Filmkritik 'Lone Ranger' - Kinostart: 8. August 2013

Filmkritik 'Lone Ranger' - Kinostart: 8. August 2013
Johnny Depp als Tonto © Photo: Peter Mountain

4 von 5 Punkten

Johnny Depp wieder in einem Disney-Actionspektakel von Gore Verbinksi (Regie) und Jerry Bruckheimer (Produktion), und das mit Langhaar-Frisur und greller Gesichtsbemalung – wer würde da nicht an ‚Fluch der Karibik‘ denken, mit dem das Trio das Piratenfilm-Genre ordentlich renoviert hat? Nun also eine Aufhübschung des Westerns, wieder mit Johnny Depp als Sidekick, der dem eigentlichen Helden die Show stiehlt.

Und in der Tat ist der Titelheld, der Lone Ranger, gespielt vom recht unbekannten Armie Hammer (aufmerksamen Zuschauern vielleicht bekannt als Prinz aus ‚Spieglein Spieglein‘ oder als Winklevoss-Zwillinge aus ‚The Social Network‘) ungefähr so schön und so langweilig wie vor zehn Jahren Orlando Bloom als Will Turner in ‚Fluch der Karibik‘. Nach einer Rahmenhandlung aus dem Jahr 1933, durch die Johnny Depp als runzliger Jahrmarkts-Indianer (man erkennt ihn wirklich kaum, er sieht aus wie eine hundertjährige Schildkröte) führt, werden wir zurückversetzt ins Jahr 1869, als weiße Männer Eisenbahnschienen durchs ganze Land legen und dabei die Gebietsgrenzen der ‚Native Americans‘ missachten.

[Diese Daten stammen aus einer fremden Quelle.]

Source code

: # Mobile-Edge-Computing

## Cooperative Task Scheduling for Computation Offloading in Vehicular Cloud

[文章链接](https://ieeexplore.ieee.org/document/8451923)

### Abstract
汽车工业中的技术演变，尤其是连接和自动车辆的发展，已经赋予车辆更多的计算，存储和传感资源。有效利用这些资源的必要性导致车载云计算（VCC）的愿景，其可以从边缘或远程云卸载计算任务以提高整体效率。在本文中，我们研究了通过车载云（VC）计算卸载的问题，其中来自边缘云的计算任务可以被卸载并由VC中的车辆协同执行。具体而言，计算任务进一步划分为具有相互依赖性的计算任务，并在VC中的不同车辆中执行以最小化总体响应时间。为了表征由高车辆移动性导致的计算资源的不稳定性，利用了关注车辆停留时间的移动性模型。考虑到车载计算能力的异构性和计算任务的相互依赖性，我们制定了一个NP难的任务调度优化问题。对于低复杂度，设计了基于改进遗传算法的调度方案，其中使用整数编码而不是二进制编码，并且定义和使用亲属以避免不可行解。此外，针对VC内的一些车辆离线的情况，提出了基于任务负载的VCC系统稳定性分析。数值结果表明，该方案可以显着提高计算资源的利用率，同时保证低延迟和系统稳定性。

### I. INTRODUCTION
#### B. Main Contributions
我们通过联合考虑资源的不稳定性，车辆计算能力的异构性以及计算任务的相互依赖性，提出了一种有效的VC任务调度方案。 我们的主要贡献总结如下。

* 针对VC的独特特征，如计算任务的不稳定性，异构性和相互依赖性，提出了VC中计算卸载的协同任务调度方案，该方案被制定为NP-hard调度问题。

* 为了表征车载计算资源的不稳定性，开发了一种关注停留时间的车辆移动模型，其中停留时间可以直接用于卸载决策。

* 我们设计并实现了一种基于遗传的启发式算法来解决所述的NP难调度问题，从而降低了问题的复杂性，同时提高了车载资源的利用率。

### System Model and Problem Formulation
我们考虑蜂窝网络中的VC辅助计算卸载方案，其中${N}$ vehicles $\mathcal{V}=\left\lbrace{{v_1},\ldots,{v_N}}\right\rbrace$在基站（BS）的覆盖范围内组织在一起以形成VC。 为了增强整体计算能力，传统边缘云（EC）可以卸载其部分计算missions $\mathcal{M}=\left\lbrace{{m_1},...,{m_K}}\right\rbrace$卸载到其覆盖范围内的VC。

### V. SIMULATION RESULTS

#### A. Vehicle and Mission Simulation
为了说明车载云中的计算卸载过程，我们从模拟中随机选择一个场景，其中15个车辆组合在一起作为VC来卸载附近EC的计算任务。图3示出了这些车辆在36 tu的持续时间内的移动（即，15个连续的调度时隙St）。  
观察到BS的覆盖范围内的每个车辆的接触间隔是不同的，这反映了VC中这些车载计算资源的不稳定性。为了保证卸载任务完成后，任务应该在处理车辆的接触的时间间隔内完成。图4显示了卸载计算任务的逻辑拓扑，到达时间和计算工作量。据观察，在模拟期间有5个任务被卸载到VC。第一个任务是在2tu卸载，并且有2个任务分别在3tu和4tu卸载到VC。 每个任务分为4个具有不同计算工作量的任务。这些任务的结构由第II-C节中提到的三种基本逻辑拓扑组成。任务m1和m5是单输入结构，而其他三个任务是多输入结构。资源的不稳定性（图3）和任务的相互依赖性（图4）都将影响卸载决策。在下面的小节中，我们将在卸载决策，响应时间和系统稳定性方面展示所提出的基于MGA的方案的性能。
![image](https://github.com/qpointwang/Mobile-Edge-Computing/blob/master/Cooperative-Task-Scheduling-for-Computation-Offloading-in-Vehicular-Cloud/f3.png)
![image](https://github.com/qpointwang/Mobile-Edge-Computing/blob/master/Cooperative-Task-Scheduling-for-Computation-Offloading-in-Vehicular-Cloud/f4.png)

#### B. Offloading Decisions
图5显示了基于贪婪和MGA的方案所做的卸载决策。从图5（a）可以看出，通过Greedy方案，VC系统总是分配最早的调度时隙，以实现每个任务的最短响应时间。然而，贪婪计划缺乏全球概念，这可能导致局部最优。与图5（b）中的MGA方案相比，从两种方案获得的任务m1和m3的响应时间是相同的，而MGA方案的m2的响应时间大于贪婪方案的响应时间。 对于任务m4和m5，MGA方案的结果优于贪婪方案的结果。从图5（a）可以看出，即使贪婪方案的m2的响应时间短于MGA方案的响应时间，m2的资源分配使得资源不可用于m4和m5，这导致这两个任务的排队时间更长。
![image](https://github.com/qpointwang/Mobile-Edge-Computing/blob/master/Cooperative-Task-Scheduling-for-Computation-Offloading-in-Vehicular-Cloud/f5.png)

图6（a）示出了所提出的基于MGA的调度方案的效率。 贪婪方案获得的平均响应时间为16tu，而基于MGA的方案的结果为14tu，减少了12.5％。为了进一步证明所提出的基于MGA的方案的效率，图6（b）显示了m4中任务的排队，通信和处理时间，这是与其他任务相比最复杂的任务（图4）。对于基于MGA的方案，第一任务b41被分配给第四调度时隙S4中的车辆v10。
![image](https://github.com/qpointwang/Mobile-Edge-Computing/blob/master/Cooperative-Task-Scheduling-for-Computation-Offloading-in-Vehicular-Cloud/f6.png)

Trotz Themenpark-Finale mächtig unterhaltsam

Filmkritik 'Lone Ranger' - Kinostart: 8. August 2013
© Film Frame

In diesen Schlamassel gerät der gesetzestreue junge Staatsanwalt John Reid, der im Laufe der zweieinhalb Stunden zum mutigen ‚Lone Ranger‘ mutiert. Dazu muss er aber gemeinsame Sache mit dem durchgeknallten Indianer Tonto (Johnny Depp) machen. Die beiden lernen sich kennen, als sie bei einem Überfall auf einen Zug aneinander gekettet werden. John Reid möchte den Mord an seinem Bruder rächen, und ganz nebenbei das Herz von dessen Witwe Becky (etwas fehlbesetzt und zu herb: die Britin Ruth Wilson) erobern. Und Tonto? Was der für Pläne verfolgt, würde der Mann mit dem bescheuerten Vogel auf dem Kopf niemals offenlegen, aber die Sympathien sind sofort auf seiner Seite, obwohl die Figur sehr ambivalent und keineswegs eindeutig positiv angelegt ist.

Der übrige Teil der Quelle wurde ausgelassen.